La condromalacia ocurre cuando el cartílago de la rodilla se ablanda y desgasta debido a una lesión, la debilidad muscular o la sobrecarga, lo que provoca el rozamiento entre la rótula y el cuadriceps. Esto genera molestias y dolor, sobre todo al subir escaleras o hacer montañismo.
Otros problemas de rodilla
Bursitis
Las bolsas sinoviales son unos sacos llenos de fluido que se encuentran cerca de las articulaciones. Si una bolsa sinovial de la rodilla se hincha e inflama debido a la sobrecarga o a la fricción constante, puede desarrollarse una afección denominada bursitis. Los síntomas de la bursitis de rodilla incluyen calon, sensibilidad al tacto, hinchazón y dolor en la parte anterior de la rótula.

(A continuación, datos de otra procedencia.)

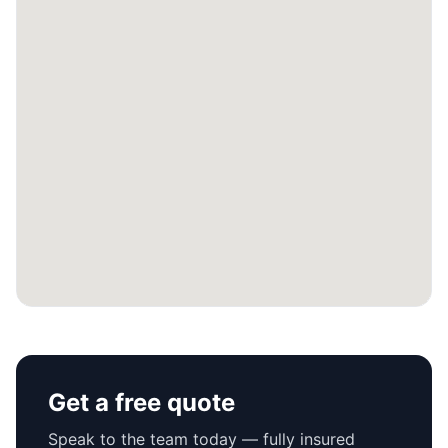
Get a free quote
Speak to the team today — fully insured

Enfermedad de Osgood-Schlatter
La enfermedad de Osgood-Schlatter es un trastorno doloroso provocado por la sobrecarga repetitiva en el extremo anterior de la tibia, donde el tendón de la rótula se conecta con el hueso. Ocurre más a menudo en atletas jóvenes, de entre 10 y 13 años de edad. Los síntomas incluyen la aparición de un bulto debajo de la articulación de la rodilla que es doloroso al tacto y a la actividad. El dolor se alivia con reposo.